问题
Due to some specialized hardware, we have one machine that is shared with a few developers. I would like git commits and pushes to always prompt for credentials. I've tried a couple fixes found on SO including git config --global --unset credential.helper
as well as editing the config to include askpass =
under [core]
. After doing both of these, I still get this when I try to commit:
PS C:\Projects\Windows\projectname> git commit -m "testing shared credentials"
*** Please tell me who you are.
Run
git config --global user.email "you@example.com"
git config --global user.name "Your Name"
to set your account's default identity.
Omit --global to set the identity only in this repository.
fatal: unable to auto-detect email address (got 'user@pcname.(none)')
I don't want to set a default identity. I want it to literally ask for a username and password every time. Is this possible?
Edit: I would be okay with perhaps setting a default identity of "Generic Developer" or something but still prompting for credentials.
回答1:
I want it to literally ask for a username and password every time. Is this possible?
Regarding identity
See "How do I make git block commits if user email isn't set?"
git config --global user.useConfigOnly true
(With Git 2.21, that works better with git stash
too)
That will make Git ask for user.name/email on every commit as long as you don't set a global or local user name/email.
Then, for each commit, you can specify it on the command-line (that will apply for that commit only)
git -c user.name="My Name" -c user.email=my@email.com commit -m "my new commit"
Once the commit done, any new commit would ask for your user name/email again.
Forcing you to specify them on each commit, as show above.

....................

Please copy the Git credentials thread between "I don't want" and "user name/email again.", inclusive, switching "identity" to "profile" throughout.

Dataset entries =>
....................

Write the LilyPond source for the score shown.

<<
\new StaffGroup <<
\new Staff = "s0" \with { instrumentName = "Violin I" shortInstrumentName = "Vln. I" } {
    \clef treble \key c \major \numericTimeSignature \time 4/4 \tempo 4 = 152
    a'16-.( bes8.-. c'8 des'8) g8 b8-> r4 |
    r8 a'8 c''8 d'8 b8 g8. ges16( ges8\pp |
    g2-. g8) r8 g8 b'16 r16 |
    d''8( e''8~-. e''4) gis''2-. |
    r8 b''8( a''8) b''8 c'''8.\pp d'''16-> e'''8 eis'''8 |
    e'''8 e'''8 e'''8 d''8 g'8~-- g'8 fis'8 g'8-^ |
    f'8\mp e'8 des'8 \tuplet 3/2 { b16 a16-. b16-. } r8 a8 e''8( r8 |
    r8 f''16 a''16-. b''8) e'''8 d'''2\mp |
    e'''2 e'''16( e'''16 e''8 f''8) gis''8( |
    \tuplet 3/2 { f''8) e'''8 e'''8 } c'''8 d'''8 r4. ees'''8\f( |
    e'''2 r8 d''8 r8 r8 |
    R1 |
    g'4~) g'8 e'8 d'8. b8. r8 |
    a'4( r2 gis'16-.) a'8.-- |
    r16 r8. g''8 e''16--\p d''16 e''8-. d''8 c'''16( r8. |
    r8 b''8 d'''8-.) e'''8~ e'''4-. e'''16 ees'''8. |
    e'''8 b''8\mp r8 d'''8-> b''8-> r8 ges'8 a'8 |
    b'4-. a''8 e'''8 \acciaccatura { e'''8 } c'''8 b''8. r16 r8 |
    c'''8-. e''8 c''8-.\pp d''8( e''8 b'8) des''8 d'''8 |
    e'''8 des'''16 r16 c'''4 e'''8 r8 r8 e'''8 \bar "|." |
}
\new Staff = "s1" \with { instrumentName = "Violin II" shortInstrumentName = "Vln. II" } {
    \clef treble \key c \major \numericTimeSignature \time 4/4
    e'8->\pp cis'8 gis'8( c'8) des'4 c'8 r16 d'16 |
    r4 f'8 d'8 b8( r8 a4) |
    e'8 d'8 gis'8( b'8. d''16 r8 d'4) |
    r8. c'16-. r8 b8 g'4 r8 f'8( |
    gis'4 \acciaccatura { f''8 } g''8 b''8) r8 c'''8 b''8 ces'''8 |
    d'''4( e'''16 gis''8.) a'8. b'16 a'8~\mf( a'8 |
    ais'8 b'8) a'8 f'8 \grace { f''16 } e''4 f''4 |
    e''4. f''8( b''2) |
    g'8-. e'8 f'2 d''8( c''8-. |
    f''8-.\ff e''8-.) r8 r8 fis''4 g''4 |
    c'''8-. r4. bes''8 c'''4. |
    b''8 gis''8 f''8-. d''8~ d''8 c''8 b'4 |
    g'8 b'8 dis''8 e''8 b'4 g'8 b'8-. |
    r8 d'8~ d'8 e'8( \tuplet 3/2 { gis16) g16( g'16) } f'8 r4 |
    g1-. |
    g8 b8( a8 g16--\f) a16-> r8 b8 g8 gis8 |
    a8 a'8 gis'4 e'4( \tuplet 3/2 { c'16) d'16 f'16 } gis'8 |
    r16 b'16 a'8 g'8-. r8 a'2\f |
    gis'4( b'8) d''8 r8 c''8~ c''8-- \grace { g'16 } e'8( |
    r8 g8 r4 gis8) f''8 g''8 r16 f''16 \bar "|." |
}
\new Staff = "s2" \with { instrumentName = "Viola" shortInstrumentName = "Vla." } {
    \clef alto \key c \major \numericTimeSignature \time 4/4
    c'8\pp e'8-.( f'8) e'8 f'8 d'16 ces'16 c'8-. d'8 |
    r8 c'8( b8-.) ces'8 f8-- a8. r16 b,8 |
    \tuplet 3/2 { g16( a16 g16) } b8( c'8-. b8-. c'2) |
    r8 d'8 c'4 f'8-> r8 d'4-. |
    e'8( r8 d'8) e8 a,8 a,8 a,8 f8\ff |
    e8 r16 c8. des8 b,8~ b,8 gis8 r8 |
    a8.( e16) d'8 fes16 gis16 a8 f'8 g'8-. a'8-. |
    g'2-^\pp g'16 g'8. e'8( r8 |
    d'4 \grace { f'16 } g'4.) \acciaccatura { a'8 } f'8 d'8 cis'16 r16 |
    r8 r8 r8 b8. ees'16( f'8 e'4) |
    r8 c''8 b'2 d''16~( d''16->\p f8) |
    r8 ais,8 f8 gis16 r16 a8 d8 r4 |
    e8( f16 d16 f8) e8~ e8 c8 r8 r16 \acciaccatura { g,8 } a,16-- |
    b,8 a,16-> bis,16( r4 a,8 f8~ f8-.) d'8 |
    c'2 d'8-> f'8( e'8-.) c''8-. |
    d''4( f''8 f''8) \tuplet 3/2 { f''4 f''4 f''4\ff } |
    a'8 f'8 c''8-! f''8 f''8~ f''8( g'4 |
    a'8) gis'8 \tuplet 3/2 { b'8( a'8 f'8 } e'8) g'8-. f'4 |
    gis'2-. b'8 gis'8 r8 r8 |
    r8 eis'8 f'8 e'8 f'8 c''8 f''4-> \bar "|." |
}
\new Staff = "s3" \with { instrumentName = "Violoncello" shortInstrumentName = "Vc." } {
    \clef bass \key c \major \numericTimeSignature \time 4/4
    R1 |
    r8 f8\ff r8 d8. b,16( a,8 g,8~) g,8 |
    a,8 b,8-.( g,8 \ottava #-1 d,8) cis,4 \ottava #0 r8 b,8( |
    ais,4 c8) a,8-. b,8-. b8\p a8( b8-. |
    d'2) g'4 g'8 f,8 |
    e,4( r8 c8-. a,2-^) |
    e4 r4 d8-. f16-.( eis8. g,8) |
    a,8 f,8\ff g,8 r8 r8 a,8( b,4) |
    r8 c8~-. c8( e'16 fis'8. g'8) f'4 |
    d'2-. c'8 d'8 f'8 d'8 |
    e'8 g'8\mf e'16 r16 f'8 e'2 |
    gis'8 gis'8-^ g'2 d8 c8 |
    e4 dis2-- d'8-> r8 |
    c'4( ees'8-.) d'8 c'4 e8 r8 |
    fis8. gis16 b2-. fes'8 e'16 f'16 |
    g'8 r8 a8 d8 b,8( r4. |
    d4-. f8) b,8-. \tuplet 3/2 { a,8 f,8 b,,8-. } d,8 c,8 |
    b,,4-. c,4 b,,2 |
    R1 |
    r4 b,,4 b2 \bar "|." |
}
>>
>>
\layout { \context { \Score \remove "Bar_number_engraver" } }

....................

Result of the task =>
I don't want to set a default profile. I want it to literally ask for a username and password every time. Is this possible?
Edit: I would be okay with perhaps setting a default profile of "Generic Developer" or something but still prompting for credentials.
回答1:
I want it to literally ask for a username and password every time. Is this possible?
Regarding profile
See "How do I make git block commits if user email isn't set?"
git config --global user.useConfigOnly true
(With Git 2.21, that works better with git stash
too)
That will make Git ask for user.name/email on every commit as long as you don't set a global or local user name/email.
Then, for each commit, you can specify it on the command-line (that will apply for that commit only)
git -c user.name="My Name" -c user.email=my@email.com commit -m "my new commit"
Once the commit done, any new commit would ask for your user name/email again.